• [Soal Latihan 1]:
Jawablah pertanyaan berikut berdasarkan teks tentang pemotongan anggaran BOS di bawah.
(a) Berapa besar anggaran BOS untuk buku sebelum dipotong?
(b) Di kelas berapa dan di sekolah mana anak Jumina yang akan lulus bersekolah?
(c) Dari usaha apa Jumina mengandalkan pendapatannya?
• [Soal Latihan 2]: Teruskan teks tentang pemotongan anggaran BOS di bawah, dimulai sesudah kalimat terakhir yang tercantum.

Seperti diwartakan sebelumnya, anggaran BOS untuk buku yang semula Rp 432 miliar dipotong Rp 166 miliar, sedangkan beasiswa bagi siswa miskin Rp 359 miliar jadi Rp 71,85 miliar.
Warga pinggir Kali Grogol di daerah Kemandoran Pluis, Jakarta, Jumina (36), Jumat (11/4), mengatakan, anaknya di kelas VI sebuah sekolah dasar negeri di Palmerah selama satu semester terakhir tidak punya buku pelajaran sama sekali. Untuk belajar sehari-hari, mempersiapkan ujian akhir sekolah berstandar nasional, anaknya terpaksa meminjam buku teman atau belajar di rumah teman.
”Saya waktu itu tidak punya uang, sekarang juga tanggung, sudah mau lulus. Total harga buku lebih dari Rp 100.000 dan tidak bisa dicicil sedikit-sedikit. Saya mana punya uang sekaligus banyak begitu. Apalagi adiknya yang duduk di kelas II juga minta dibelikan buku pelajaran,” ujar Jumina yang mengandalkan pendapatan dari jualan mi ayam.

• [Data Terhimpun]:
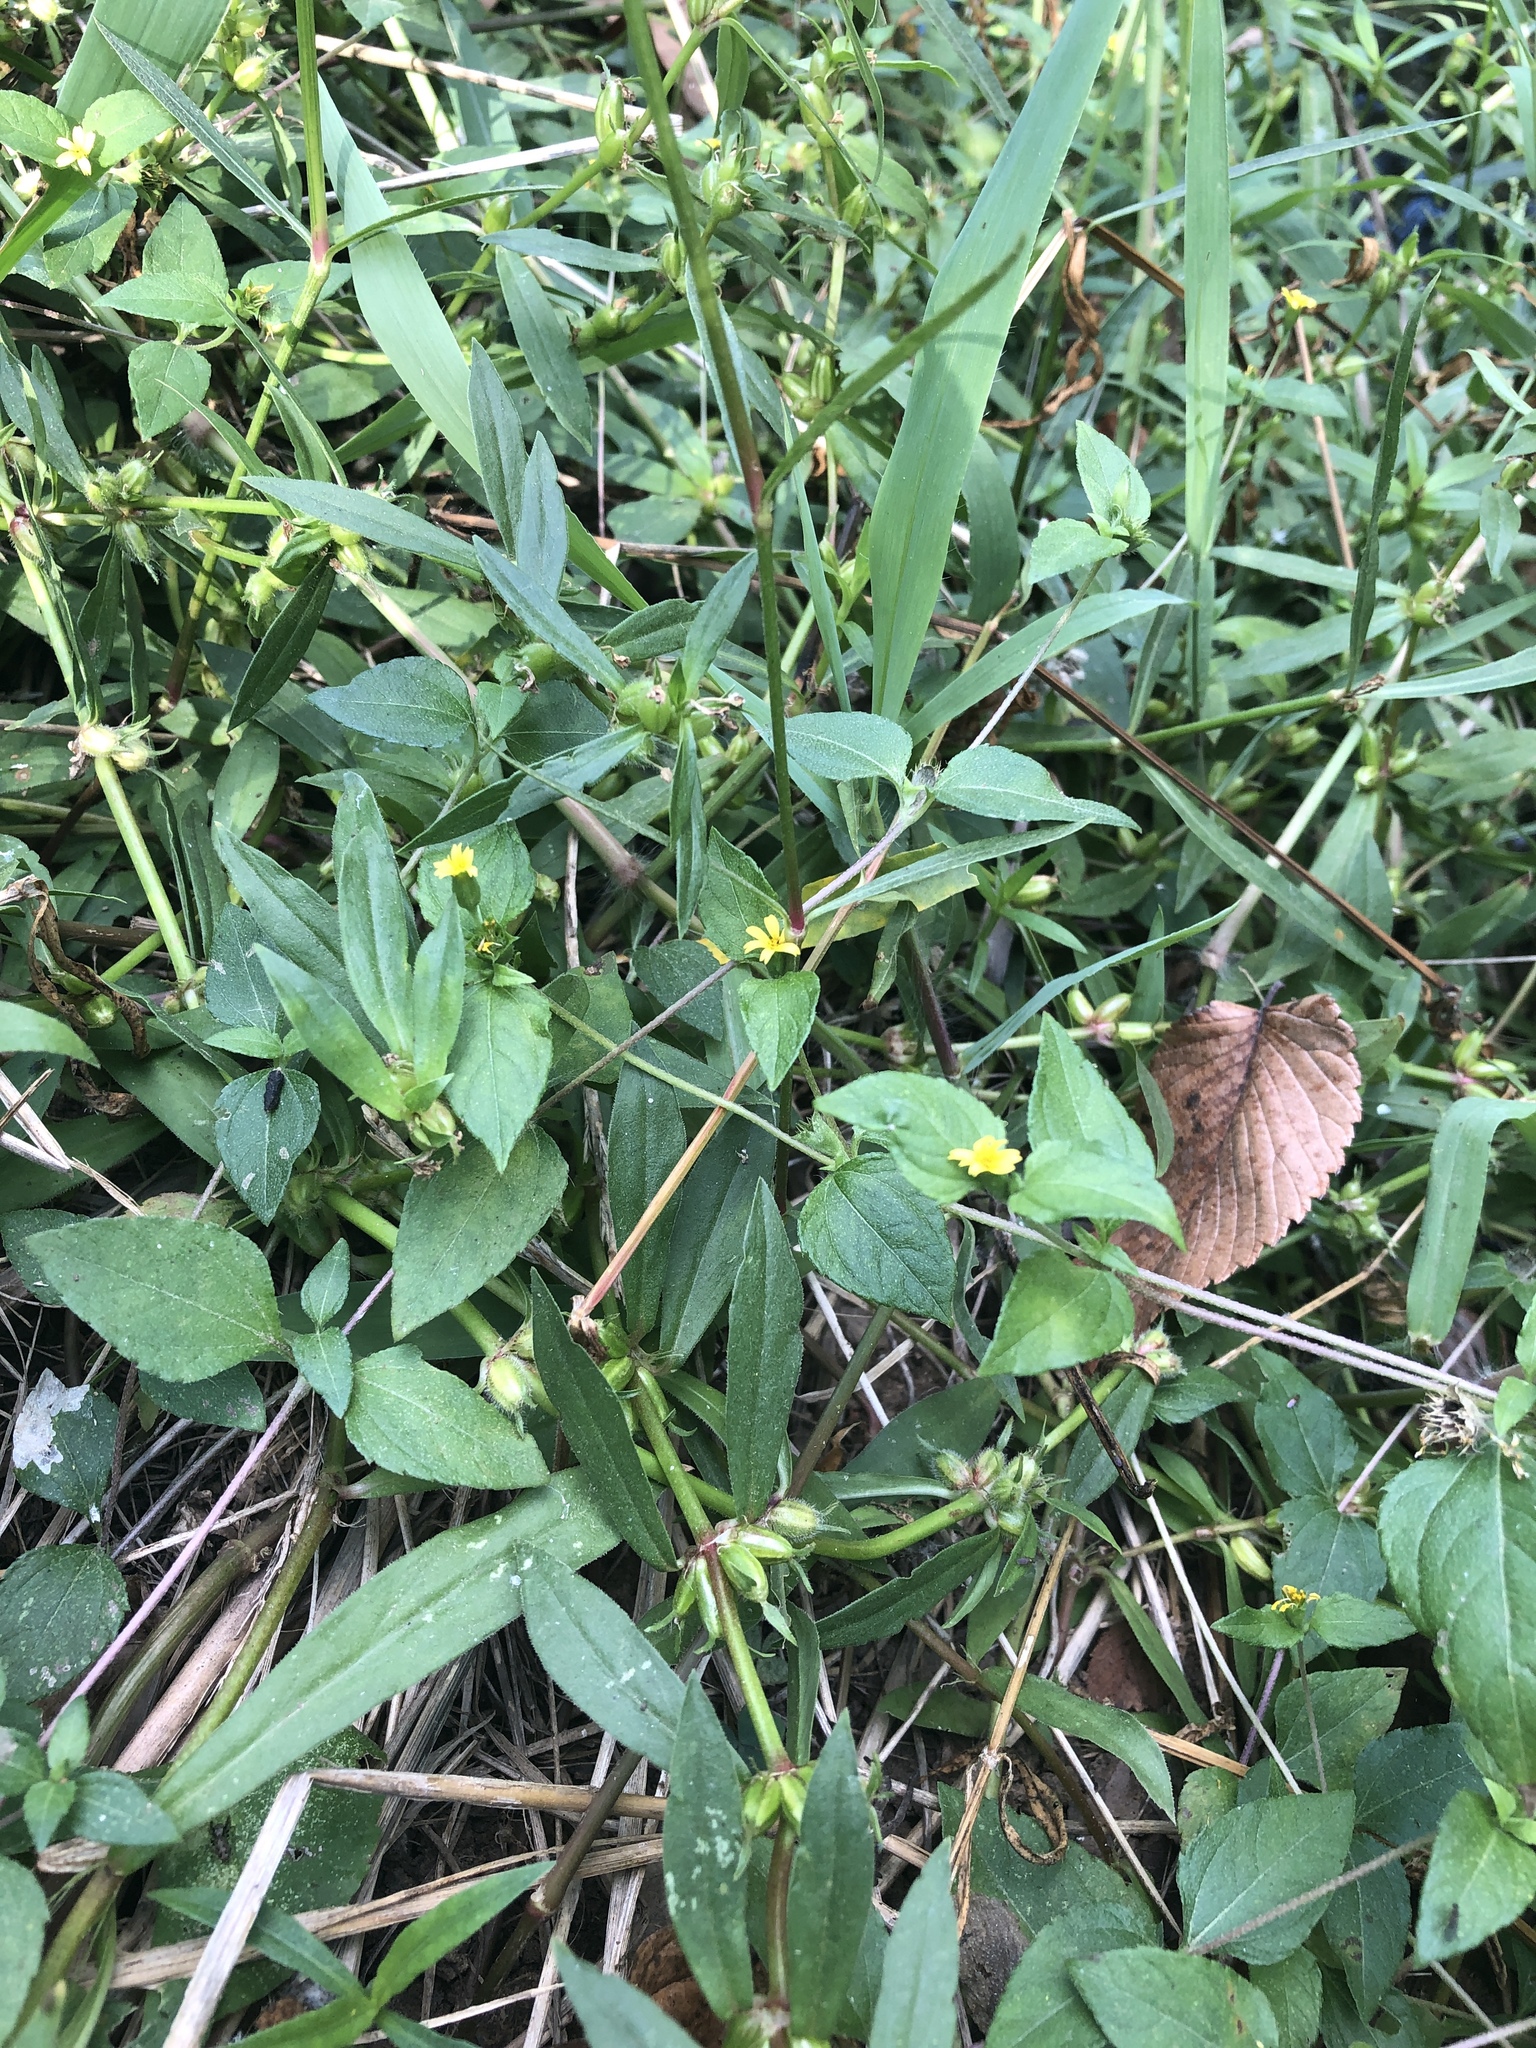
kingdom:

• [Jawaban Soal 1]:
(a) Rp 432 miliar.
(b) Kelas VI, di sebuah sekolah dasar negeri di Palmerah.
(c) Dari jualan mi ayam.

• [Jawaban Soal 2]:
Keuntungan bersih berjualan adalah Rp 20.000-Rp 40.000 setelah naiknya harga sejumlah bahan baku seperti harga minyak. Dia membayar kontrak rumah Rp 250.000 per bulan dan uang saku Rp 1.000 untuk setiap anaknya. Jumina mempunyai empat anak, dua duduk di kelas II dan kelas VI SD. Satu anak berumur empat tahun, yang tertua baru putus sekolah di kelas II SMA.
Anaknya yang kelas II dipinjami tiga buku dari sekolah. Sisanya masih harus membeli. Anaknya yang kelas VI tidak mendapat pinjaman buku. Mendengar dana BOS buku dipotong, dia hanya berkata, ”Yah, seperti biasa aja.... Pasrah.”
Kaseh (35), warga di daerah yang sama, mengeluhkan hal serupa. Seorang anak Kaseh duduk di kelas I SMP swasta dan seorang lagi di kelas II SD negeri. Sumber penghasilannya dari usaha sablon. ”Anak saya yang kelas I SMP semester terakhir harus beli buku Rp 113.000, tidak boleh dicicil dan harus dibayar satu bulan. Kalau tidak ada uang, tidak ada buku. Terpaksa utang sana-sini. Kemarin dia minta Rp 15.000 untuk LKS (buku Lembar Kerja Siswa),” ujarnya.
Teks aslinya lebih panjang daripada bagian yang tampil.